Comments for the Authors:

• 
  Since the manuscript discusses inflammation in various contexts, it would be beneficial to include a separate section on the role of lymphatics in inflammation. This would provide a stronger foundational understanding for readers.
• 
  In Figure 3, the title displays, "Structure and ADAMTS3-induced cleavage of VEGF-C." However, no actual protein structure is shown. I recommend revising the title to:
  "Domain organization and ADAMTS3-induced cleavage of VEGF-C."
• 
  In the section titled "Therapeutic potential and future perspective," the authors could enhance the discussion by incorporating a visual summary and bringing therapeutic strategies targeting proteolytic pathways in lymphatic biology.
• Please find the example below.

Comments for author File: Comments.pdf

Author Response

[Author] Thank you so much for your valuable comments and suggestions. Here I will address your question and suggestion in a point-to-point manner. 
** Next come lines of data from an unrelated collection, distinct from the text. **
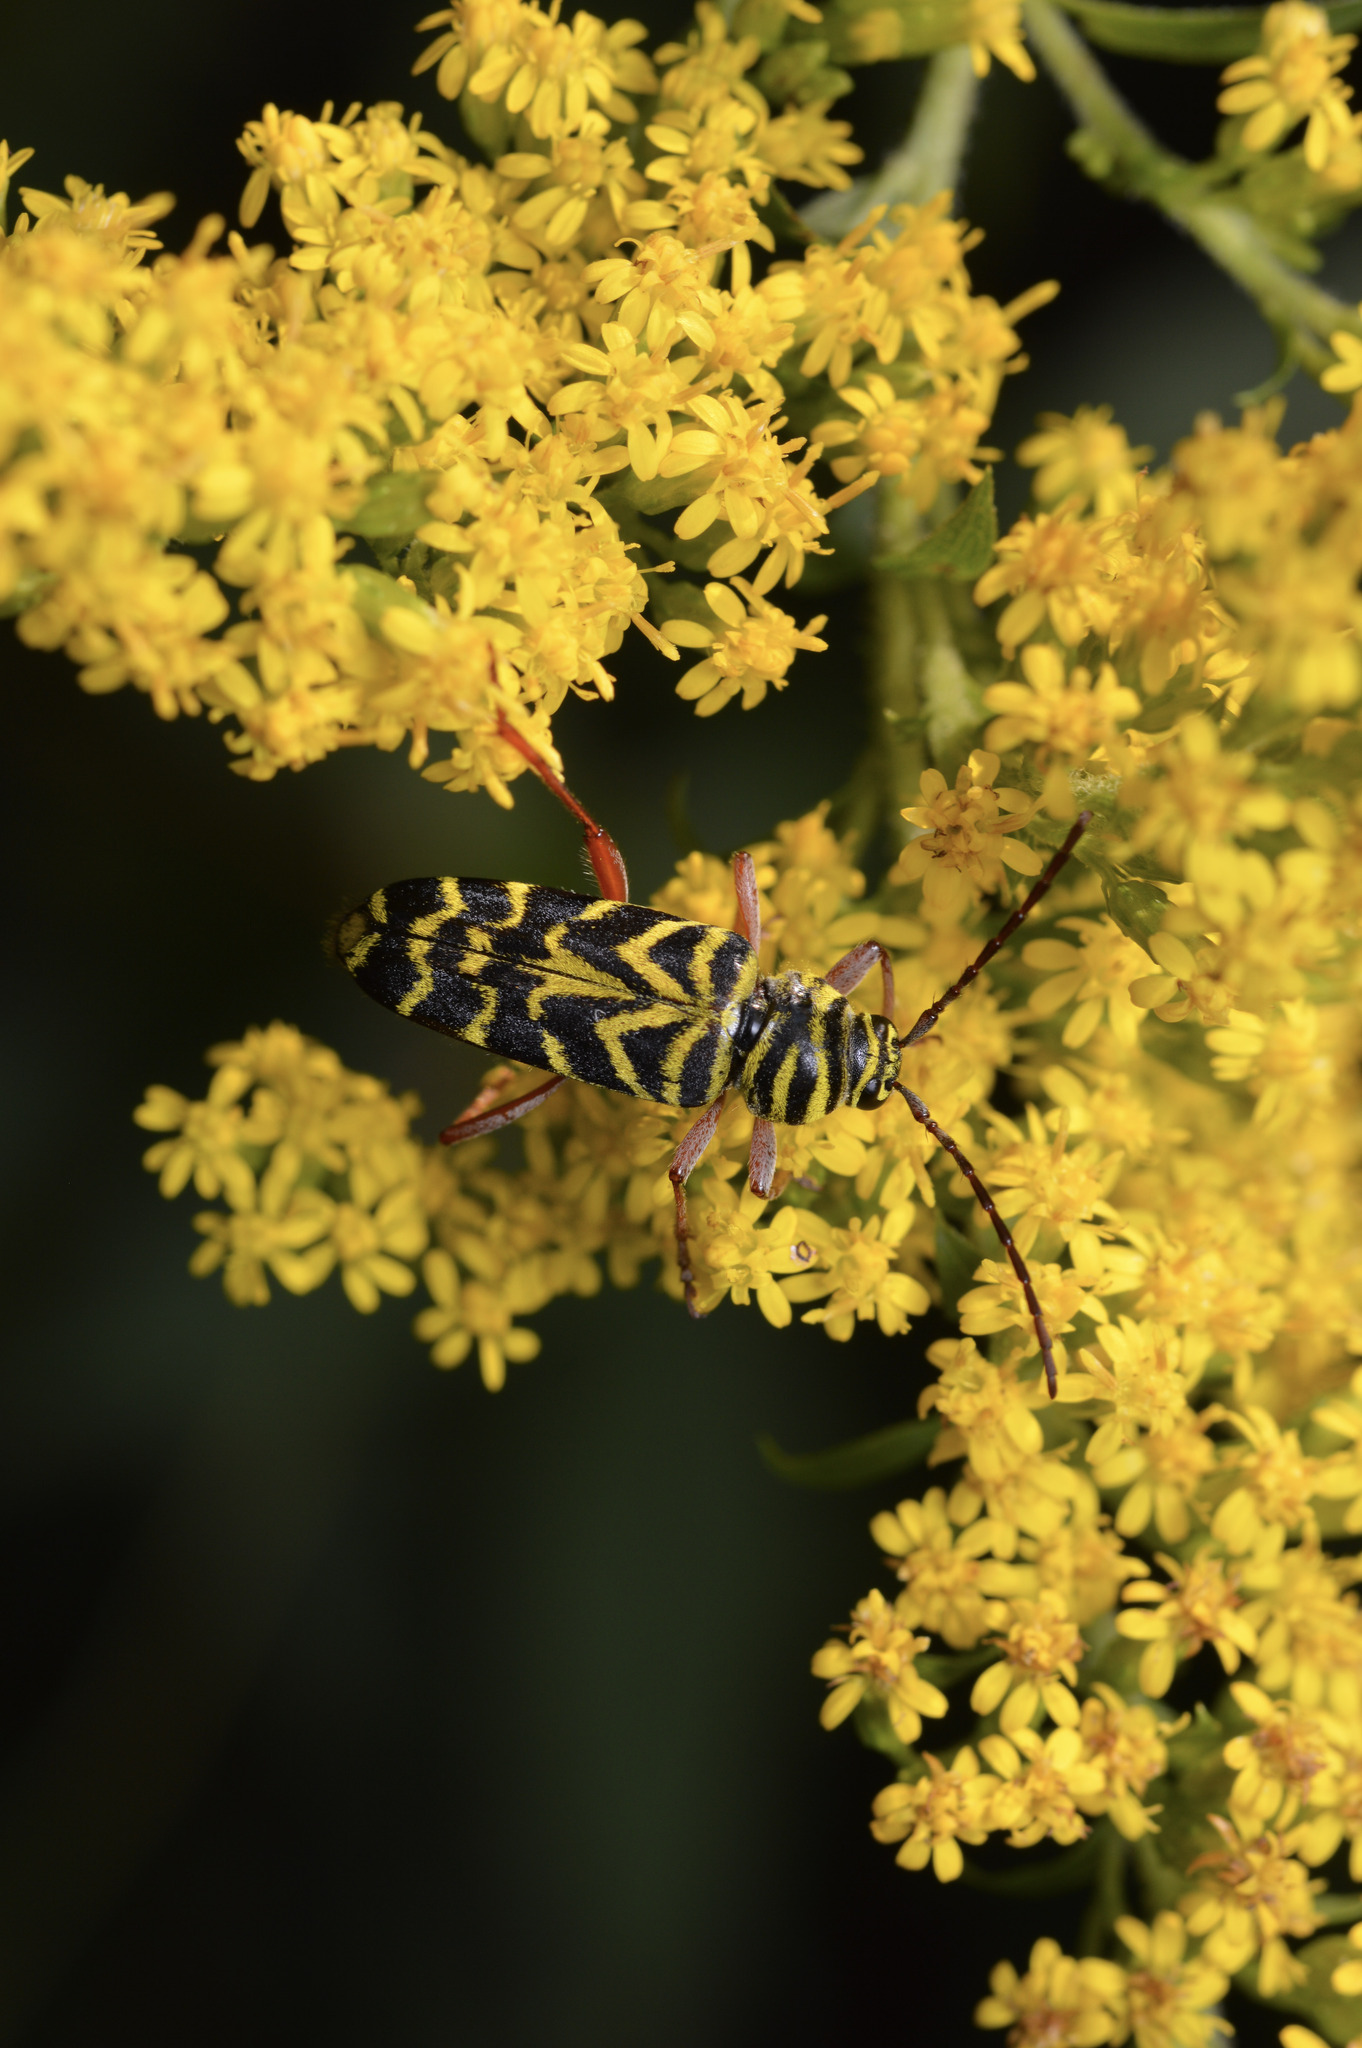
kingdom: Animalia
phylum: Arthropoda
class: Insecta
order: Coleoptera
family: Cerambycidae
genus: Megacyllene
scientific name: Megacyllene robiniae
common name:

This manuscript, titled “Limited Proteolysis as a Regulator of Lymphatic Vessel Function and Architecture” provides a comprehensive overview of how lymphatic trafficking, immunomodulation, and lymphangiogenesis are regulated through limited proteolysis. Overall, it is well-written and informative. However, I have a few suggestions that could improve clarity and enhance the manuscript’s impact.

Comments for the Authors:

• Since the manuscript discusses inflammation in various contexts, it would be beneficial to include a separate section on the role of lymphatics in inflammation. This would provide a stronger foundational understanding for readers.

[Author] The sentence was restructured to emphasize Inflammation and further defined the relationship between lymphatic vessels and inflammation.

––––3. Regulation of lymphatic inflammation by limited proteolysis

The lymphatic system plays a pivotal role in inflammation by orchestrating lym-phatic trafficking of immune cells and modulating immune responses within inflamed tissues. During inflammation, lymphatic vessels actively facilitate the transport of anti-gen-presenting cells and lymphocytes from peripheral sites to draining lymph nodes, thereby promoting immune surveillance and adaptive immunity. Concurrently, lym-phatic endothelial cells contribute to immunomodulation by producing cytokines and expressing surface molecules that influence leukocyte activation, tolerance induction, and resolution of inflammation. Dysregulation of these lymphatic functions can lead to per-sistent inflammation and the development of chronic inflammatory or autoimmune diseases, highlighting the lymphatic system as a crucial therapeutic target in im-munoinflammatory disorders. Recently, limited proteolysis has been reported to be involved in lymphatic trafficking and immunomodulation. (Lines 89-101)

• In Figure 3, the title displays, "Structure and ADAMTS3-induced cleavage of VEGF-C."However, no actual protein structure is shown. I recommend revising the title to:
  "Domain organization and ADAMTS3-induced cleavage of VEGF-C."

[Author] The title in the figure was modified according to the suggestion.

• In the section titled "Therapeutic potential and future perspective,"the authors could enhance the discussion by incorporating a visual summary and bringing therapeutic strategies targeting proteolytic pathways in lymphatic biology.

[Author] A new figure (Figure 5) entitled “Therapeutic potential of limited proteolysis” was added.

Round 2

Reviewer 1 Report

Comments and Suggestions for Authors

I am satisfied with the authors’ responses to my previous comments and appreciate the revisions they have made to address the concerns raised. The manuscript is now significantly improved, and I believe it meets the standards for publication. I have no further concerns, and I recommend the paper for acceptance in its current form.